■ **EXERCISE OBJECTIVE**
Please give all of the data again, character for character, and drop the pictures.

■ **DATA PROVIDED**
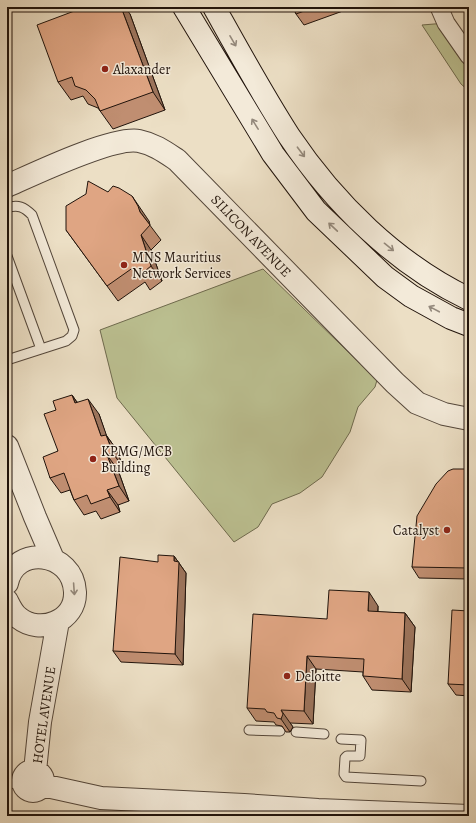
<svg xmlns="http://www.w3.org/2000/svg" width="476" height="823" viewBox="0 0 476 823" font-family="Alegreya,serif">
	<rect width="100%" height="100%" fill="#ecdfc5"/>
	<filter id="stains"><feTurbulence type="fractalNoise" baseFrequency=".005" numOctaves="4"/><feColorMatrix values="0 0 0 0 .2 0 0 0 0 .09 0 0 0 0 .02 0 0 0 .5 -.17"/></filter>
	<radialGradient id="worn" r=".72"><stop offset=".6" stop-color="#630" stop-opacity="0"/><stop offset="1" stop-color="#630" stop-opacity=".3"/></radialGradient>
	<path fill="#bcc192" stroke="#6e6a4e" d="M446,23L469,56V91L461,84L422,25Z
		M263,269L377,380L375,387L358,407L350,432L322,477L300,493L272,504L258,527L234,542L117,398L100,330Z"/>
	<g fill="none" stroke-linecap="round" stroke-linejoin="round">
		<g stroke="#53463a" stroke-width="11">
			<path id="service" d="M7,208C18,204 24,207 32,215L74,330L72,336L66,341L7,360
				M7,256L41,349
				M249,730L280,731
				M296,732L324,734
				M341,739L361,740L360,756H347L345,758L344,774L346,777L421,781
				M7,783L24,784"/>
		</g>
		<g stroke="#53463a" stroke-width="19">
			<path id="minor" d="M439,7L446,23L469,56"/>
		</g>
		<g stroke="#53463a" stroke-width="24">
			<path id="tertiary" d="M7,186C34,174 113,136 139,141C154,144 165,152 177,160L395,383L417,403L444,414L469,419
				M7,446L35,517L53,559
				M7,583C15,544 73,551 75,592C76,621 40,635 19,618C13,614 10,607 7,601
				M35,771L40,722L58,621
				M23 781a10 10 0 1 1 20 0a10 10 0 1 1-20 0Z
				M42,785L101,798L244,805L318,810L469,816"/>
		</g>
		<g stroke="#20130b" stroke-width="24">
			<path id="secondary" d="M184,7L273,154L316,211L385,277L411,296L451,318L469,325
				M214,7C238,50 262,94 289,136C334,203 396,264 469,299"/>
		</g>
		<use href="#service" stroke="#f3ead9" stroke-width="9"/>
		<use href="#minor" stroke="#f3ead9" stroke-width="17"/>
		<use href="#tertiary" stroke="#f3ead9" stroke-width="22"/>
		<use href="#secondary" stroke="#f3ead9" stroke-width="22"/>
	</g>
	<path fill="#c08e71" stroke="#20130b" d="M293,7H354L304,25L296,14Z
		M130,14L165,110L113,129L98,108L88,104L83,96L71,100L58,82Z
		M149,221V224L161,240L151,250L162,281L150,290L145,282L118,301L66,230Z
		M72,395L77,402L99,414L106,435L117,450L123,468L118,470L129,501L118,505L120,512L101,519L96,511L84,515L74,500L70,490L61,493L50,478L58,451L56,410Z
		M469,469V579L419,578L412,567Z
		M174,556L186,573L183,665L121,662L113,651L158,562Z
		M378,606V612L405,613L415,627L411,692L372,690L363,676V672L316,669L313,724L290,723L293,727L290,732H286L282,726L276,725L274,722L256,721L247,708L327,619Z
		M469,611V696L456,695L448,684Z"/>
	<path fill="#9c745c" stroke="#20130b" d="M121,7H125L130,14L165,110L153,92Z
		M132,196L149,221L150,225L140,212Z
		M141,235L151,250L162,281L151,266Z
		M72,395L82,410L75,403Z
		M88,399L99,414L112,451L101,436Z
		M106,435L117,450L123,468L113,453Z
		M107,455L118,470L129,501L119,486Z
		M107,490L118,505L120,512L110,497Z
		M174,556L186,573L183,665L175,654Z
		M369,592L378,606L377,624L368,611Z
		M405,613L415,627L411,692L402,679Z
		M307,656L316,669L313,724L304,711Z
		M281,710L293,727L290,732L281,719Z"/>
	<path fill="#dfa583" stroke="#20130b" d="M85,7H121L153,92L100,111L95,99L86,90L75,86L72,77L58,82L37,25Z
		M293,7H315L296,14Z
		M88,181L108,192L113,186L119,188L132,196L138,206L140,212L150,225L141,235L151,266L140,275L134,267L107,286L66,230V206L86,194Z
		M72,395L75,403L88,399L101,436L106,435L113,453L107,455L119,486L107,490L110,497L91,504L87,495L74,500L64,473L50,478L43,457L58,451L44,414L56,410L53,401Z
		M453,469H469V568L412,567L417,516L436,484L448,471Z
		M158,555L174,556V561L179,562L175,654L113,651L120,557L158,562Z
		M329,590L369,592L368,611L405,613L402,679L363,676L364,659L307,656L304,711L281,710L283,714L281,719L277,718L274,713L267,712L265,709L247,708L253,614L327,619Z
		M452,610L469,611V685L448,684Z"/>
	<defs><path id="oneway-shaft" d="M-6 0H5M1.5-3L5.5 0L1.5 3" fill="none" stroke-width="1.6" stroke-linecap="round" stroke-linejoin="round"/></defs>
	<g stroke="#94897c">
		<use href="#oneway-shaft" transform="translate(233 41) rotate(60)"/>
		<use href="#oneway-shaft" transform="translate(255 124) rotate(-122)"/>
		<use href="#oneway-shaft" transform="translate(301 152) rotate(53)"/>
		<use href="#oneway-shaft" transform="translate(333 227) rotate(-137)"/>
		<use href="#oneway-shaft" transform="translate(389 247) rotate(39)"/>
		<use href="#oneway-shaft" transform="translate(434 309) rotate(-152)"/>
		<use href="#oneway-shaft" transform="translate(74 589) rotate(86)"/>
	</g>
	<g fill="#8f2418" stroke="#f3ead9" stroke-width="1.5">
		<circle cx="105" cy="69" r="4"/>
		<circle cx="124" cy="265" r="4"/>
		<circle cx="93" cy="459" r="4"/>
		<circle cx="447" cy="530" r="4"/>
		<circle cx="287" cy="676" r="4"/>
	</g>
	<g text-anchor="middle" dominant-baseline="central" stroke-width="3" stroke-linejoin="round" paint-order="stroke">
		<g font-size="14" fill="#20130b" stroke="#f3ead9" text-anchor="start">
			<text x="113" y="69">Alaxander</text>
			<text x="132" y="257">MNS Mauritius<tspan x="132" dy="16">Network Services</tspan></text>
			<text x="101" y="451">KPMG/MCB<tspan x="101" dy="16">Building</tspan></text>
			<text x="439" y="530" text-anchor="end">Catalyst</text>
			<text x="295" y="676">Deloitte</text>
		</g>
		<g font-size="14" fill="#20130b" stroke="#f3ead9">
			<text transform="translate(251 236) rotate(46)">SILICON AVENUE</text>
			<text transform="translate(44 715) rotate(-82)">HOTEL AVENUE</text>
		</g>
	</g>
	<rect width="476" height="823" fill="none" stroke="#ecdfc5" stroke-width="24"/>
	<rect x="8" y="8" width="460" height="807" fill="none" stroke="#20130b" stroke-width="2"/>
	<rect x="12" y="12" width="452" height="799" fill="none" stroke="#20130b"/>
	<rect width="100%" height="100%" filter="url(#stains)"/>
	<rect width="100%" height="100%" fill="url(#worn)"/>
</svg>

■ **TASK RESPONSE**
<svg xmlns="http://www.w3.org/2000/svg" width="476" height="823" viewBox="0 0 476 823" font-family="Alegreya,serif">
	<rect width="100%" height="100%" fill="#ecdfc5"/>
	<filter id="stains"><feTurbulence type="fractalNoise" baseFrequency=".005" numOctaves="4"/><feColorMatrix values="0 0 0 0 .2 0 0 0 0 .09 0 0 0 0 .02 0 0 0 .5 -.17"/></filter>
	<radialGradient id="worn" r=".72"><stop offset=".6" stop-color="#630" stop-opacity="0"/><stop offset="1" stop-color="#630" stop-opacity=".3"/></radialGradient>
	<path fill="#bcc192" stroke="#6e6a4e" d="M446,23L469,56V91L461,84L422,25Z
		M263,269L377,380L375,387L358,407L350,432L322,477L300,493L272,504L258,527L234,542L117,398L100,330Z"/>
	<g fill="none" stroke-linecap="round" stroke-linejoin="round">
		<g stroke="#53463a" stroke-width="11">
			<path id="service" d="M7,208C18,204 24,207 32,215L74,330L72,336L66,341L7,360
				M7,256L41,349
				M249,730L280,731
				M296,732L324,734
				M341,739L361,740L360,756H347L345,758L344,774L346,777L421,781
				M7,783L24,784"/>
		</g>
		<g stroke="#53463a" stroke-width="19">
			<path id="minor" d="M439,7L446,23L469,56"/>
		</g>
		<g stroke="#53463a" stroke-width="24">
			<path id="tertiary" d="M7,186C34,174 113,136 139,141C154,144 165,152 177,160L395,383L417,403L444,414L469,419
				M7,446L35,517L53,559
				M7,583C15,544 73,551 75,592C76,621 40,635 19,618C13,614 10,607 7,601
				M35,771L40,722L58,621
				M23 781a10 10 0 1 1 20 0a10 10 0 1 1-20 0Z
				M42,785L101,798L244,805L318,810L469,816"/>
		</g>
		<g stroke="#20130b" stroke-width="24">
			<path id="secondary" d="M184,7L273,154L316,211L385,277L411,296L451,318L469,325
				M214,7C238,50 262,94 289,136C334,203 396,264 469,299"/>
		</g>
		<use href="#service" stroke="#f3ead9" stroke-width="9"/>
		<use href="#minor" stroke="#f3ead9" stroke-width="17"/>
		<use href="#tertiary" stroke="#f3ead9" stroke-width="22"/>
		<use href="#secondary" stroke="#f3ead9" stroke-width="22"/>
	</g>
	<path fill="#c08e71" stroke="#20130b" d="M293,7H354L304,25L296,14Z
		M130,14L165,110L113,129L98,108L88,104L83,96L71,100L58,82Z
		M149,221V224L161,240L151,250L162,281L150,290L145,282L118,301L66,230Z
		M72,395L77,402L99,414L106,435L117,450L123,468L118,470L129,501L118,505L120,512L101,519L96,511L84,515L74,500L70,490L61,493L50,478L58,451L56,410Z
		M469,469V579L419,578L412,567Z
		M174,556L186,573L183,665L121,662L113,651L158,562Z
		M378,606V612L405,613L415,627L411,692L372,690L363,676V672L316,669L313,724L290,723L293,727L290,732H286L282,726L276,725L274,722L256,721L247,708L327,619Z
		M469,611V696L456,695L448,684Z"/>
	<path fill="#9c745c" stroke="#20130b" d="M121,7H125L130,14L165,110L153,92Z
		M132,196L149,221L150,225L140,212Z
		M141,235L151,250L162,281L151,266Z
		M72,395L82,410L75,403Z
		M88,399L99,414L112,451L101,436Z
		M106,435L117,450L123,468L113,453Z
		M107,455L118,470L129,501L119,486Z
		M107,490L118,505L120,512L110,497Z
		M174,556L186,573L183,665L175,654Z
		M369,592L378,606L377,624L368,611Z
		M405,613L415,627L411,692L402,679Z
		M307,656L316,669L313,724L304,711Z
		M281,710L293,727L290,732L281,719Z"/>
	<path fill="#dfa583" stroke="#20130b" d="M85,7H121L153,92L100,111L95,99L86,90L75,86L72,77L58,82L37,25Z
		M293,7H315L296,14Z
		M88,181L108,192L113,186L119,188L132,196L138,206L140,212L150,225L141,235L151,266L140,275L134,267L107,286L66,230V206L86,194Z
		M72,395L75,403L88,399L101,436L106,435L113,453L107,455L119,486L107,490L110,497L91,504L87,495L74,500L64,473L50,478L43,457L58,451L44,414L56,410L53,401Z
		M453,469H469V568L412,567L417,516L436,484L448,471Z
		M158,555L174,556V561L179,562L175,654L113,651L120,557L158,562Z
		M329,590L369,592L368,611L405,613L402,679L363,676L364,659L307,656L304,711L281,710L283,714L281,719L277,718L274,713L267,712L265,709L247,708L253,614L327,619Z
		M452,610L469,611V685L448,684Z"/>
	<defs><path id="oneway-shaft" d="M-6 0H5M1.5-3L5.5 0L1.5 3" fill="none" stroke-width="1.6" stroke-linecap="round" stroke-linejoin="round"/></defs>
	<g stroke="#94897c">
		<use href="#oneway-shaft" transform="translate(233 41) rotate(60)"/>
		<use href="#oneway-shaft" transform="translate(255 124) rotate(-122)"/>
		<use href="#oneway-shaft" transform="translate(301 152) rotate(53)"/>
		<use href="#oneway-shaft" transform="translate(333 227) rotate(-137)"/>
		<use href="#oneway-shaft" transform="translate(389 247) rotate(39)"/>
		<use href="#oneway-shaft" transform="translate(434 309) rotate(-152)"/>
		<use href="#oneway-shaft" transform="translate(74 589) rotate(86)"/>
	</g>
	<g fill="#8f2418" stroke="#f3ead9" stroke-width="1.5">
		<circle cx="105" cy="69" r="4"/>
		<circle cx="124" cy="265" r="4"/>
		<circle cx="93" cy="459" r="4"/>
		<circle cx="447" cy="530" r="4"/>
		<circle cx="287" cy="676" r="4"/>
	</g>
	<g text-anchor="middle" dominant-baseline="central" stroke-width="3" stroke-linejoin="round" paint-order="stroke">
		<g font-size="14" fill="#20130b" stroke="#f3ead9" text-anchor="start">
			<text x="113" y="69">Alaxander</text>
			<text x="132" y="257">MNS Mauritius<tspan x="132" dy="16">Network Services</tspan></text>
			<text x="101" y="451">KPMG/MCB<tspan x="101" dy="16">Building</tspan></text>
			<text x="439" y="530" text-anchor="end">Catalyst</text>
			<text x="295" y="676">Deloitte</text>
		</g>
		<g font-size="14" fill="#20130b" stroke="#f3ead9">
			<text transform="translate(251 236) rotate(46)">SILICON AVENUE</text>
			<text transform="translate(44 715) rotate(-82)">HOTEL AVENUE</text>
		</g>
	</g>
	<rect width="476" height="823" fill="none" stroke="#ecdfc5" stroke-width="24"/>
	<rect x="8" y="8" width="460" height="807" fill="none" stroke="#20130b" stroke-width="2"/>
	<rect x="12" y="12" width="452" height="799" fill="none" stroke="#20130b"/>
	<rect width="100%" height="100%" filter="url(#stains)"/>
	<rect width="100%" height="100%" fill="url(#worn)"/>
</svg>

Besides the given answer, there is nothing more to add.